Fellow–citizens, I end, as I began, with congratulations. We have done a good work for our race today. In doing honor to the memory of our friend and liberator, we have been doing highest honors to ourselves and those who come after us; we have been fastening ourselves to a name and fame imperishable and immortal; we have also been defending ourselves from a blighting scandal. When now it shall be said that the colored man is soulless, that he has no appreciation of benefits or benefactors; when the foul reproach of ingratitude is hurled at us, and it is attempted to scourge us beyond the range of human brotherhood, we may calmly point to the monument we have this day erected to the memory of Abraham Lincoln.
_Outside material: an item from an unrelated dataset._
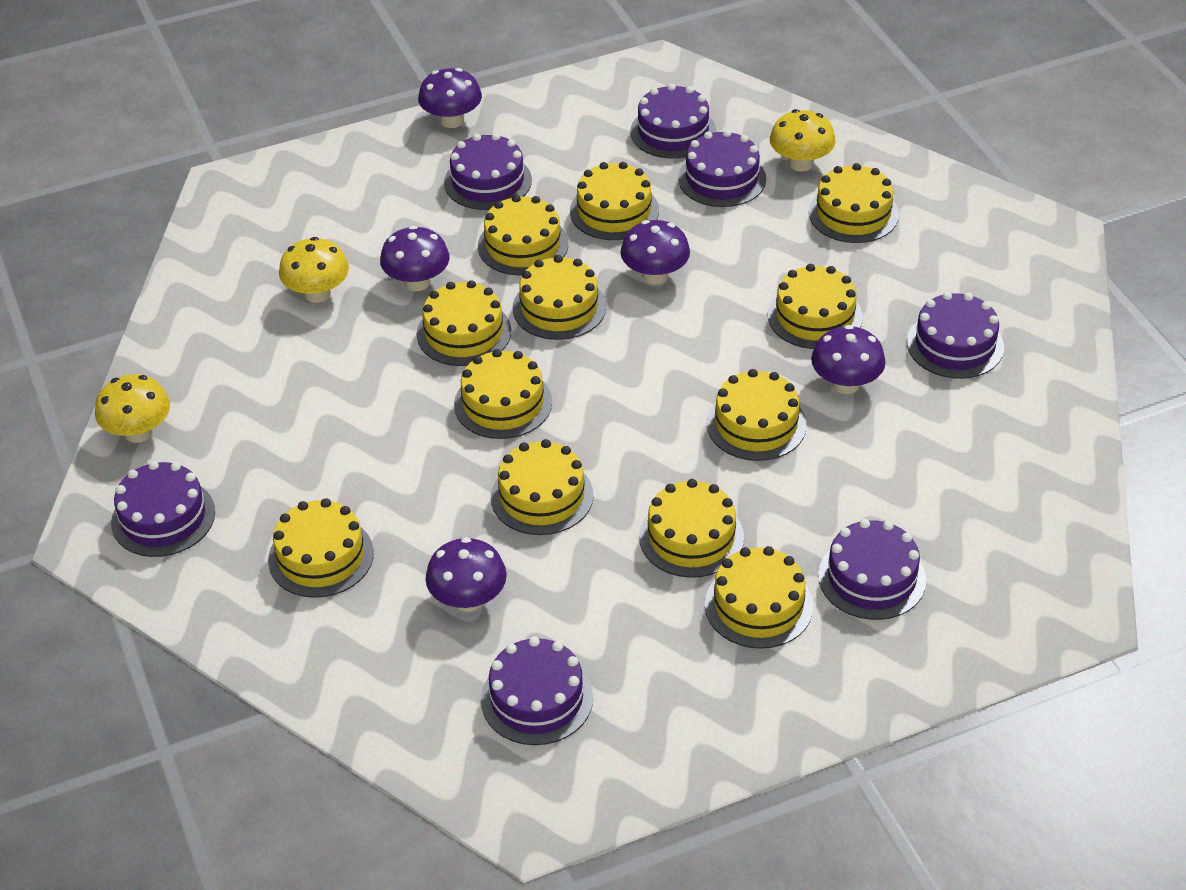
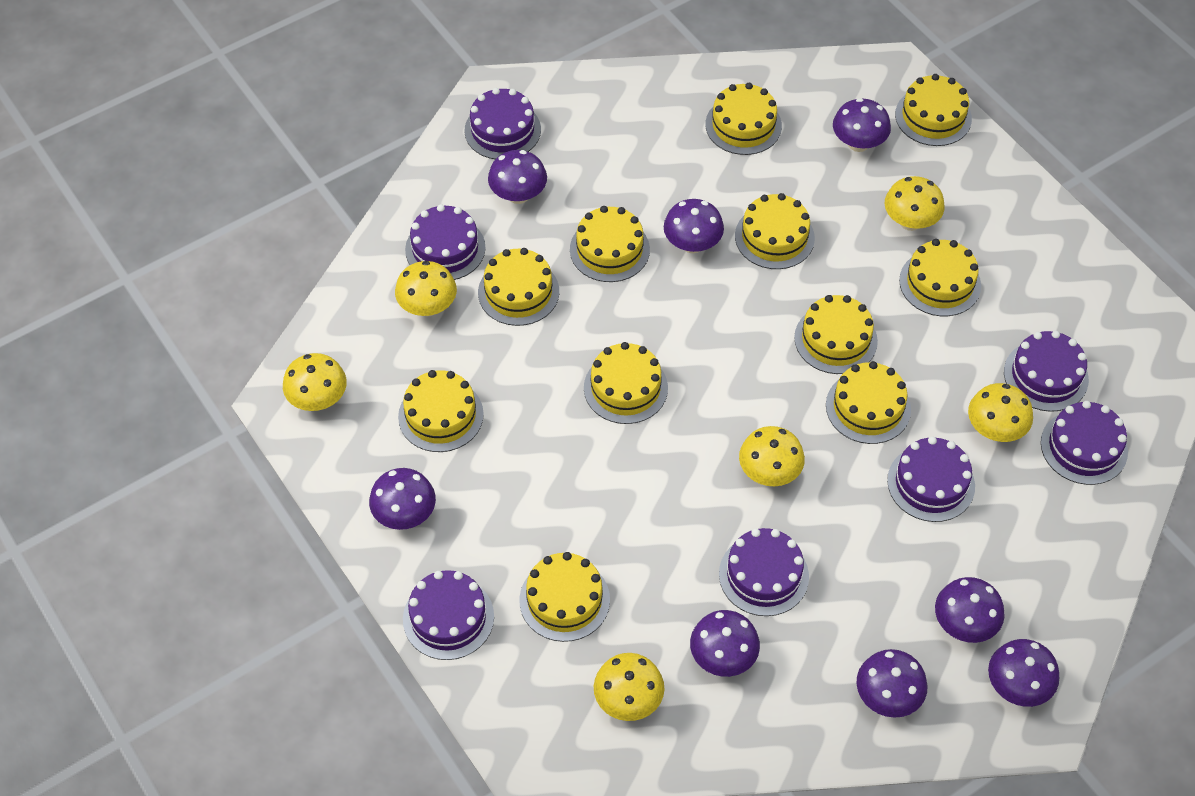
purple mushroom: [380,226,450,291] [418,68,482,128] [426,537,507,612] [621,220,690,285] [811,325,886,394] = 5 -> [369,468,436,530] [488,150,547,204] [664,199,724,253] [690,610,760,677] [833,98,891,152] [857,649,927,718] [935,577,1005,643] [988,639,1060,707] = 8
yellow cake: [268,498,374,598] [417,280,511,366] [454,349,552,439] [478,195,568,276] [491,439,594,535] [513,255,606,340] [570,162,659,240] [639,479,744,578] [705,546,813,649] [707,369,807,461] [768,264,863,349] [809,163,899,243] = 12 -> [398,370,484,452] [478,248,559,326] [519,552,610,642] [570,206,650,282] [584,342,668,424] [705,83,782,155] [735,193,815,269] [794,295,878,374] [826,361,911,444] [895,74,972,146] [899,239,981,316] = 11
yellow mushroom: [95,374,170,443] [279,237,349,303] [770,109,836,172] = 3 -> [283,353,347,411] [395,261,457,317] [594,653,664,721] [739,426,805,486] [884,176,945,231] [968,383,1033,442] = 6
“According to the historian John Cromwell, who heard the speech at close range, Douglass referred to the black figure only once, in an ad-libbed aside which did not appear in the published version….Cromwell later paraphrased it, Douglass objected to the monument’s design because ‘it showed the negro on his knee when a more manly attitude would have been indicative of freedom.’ The concern here with ‘manliness’ is consistent with Douglass’s lifelong understanding of masculinity as the structural opposite of slavery, an understanding that inevitably gendered emancipation as well.”3
A Washington Post article dated April 15, 2012, mentions the change to the monument. This change occurred during the Civil Rights activities during the 1970’s. Washington D.C. was undergoing significant changes in its communities as prominent African Americans were recognized for their accomplishments. The memorial originally faced the Capitol, with a direct line of vision to the nation’s most powerful building. When a statue celebrating African American educator Mary McLeod Bethune was erected in the eastern half of Lincoln Park in 1974, the Emancipation Memorial was rotated 180 degrees to face it.
1 – page 91, Standing Soldiers, Kneeling Slaves by Kirk Savage, Princeton University Press, 1977
2 – page 117, Standing Soldiers, Kneeling Slaves
3 – page 117, Standing Soldiers, Kneeling slaves
Thanks Steward. I have visited the monument and I am familiar with the controversy over the kneeling slave about to be liberated. But I didn’t know the backstory of how it had been financed and built, and I have not read not read Douglass’ dedication address. The background and quotes you provided– including the “editorial comment” he reportedly offered when he went off-script– really round out that monument’s story.
I’m curious, did your Uncle Mac make any comments about the statue that indicated he might think it controversial?
There is a copy of this same statue in Park Square, Boston…
Following the Civil War and the Assassination of President Lincoln (which many interpreted as martyrdom) there were few figures that could have been posed in a statue featuring Lincoln, with their heads at or near equal height. Today (2020) the kneeling figure is seen as disrespectful…
Frederick Douglass helped get the statue completed; U.S. Grant dedicated “Emancipation” in April 1876 on the Anniversary of Lincoln’s Assassination.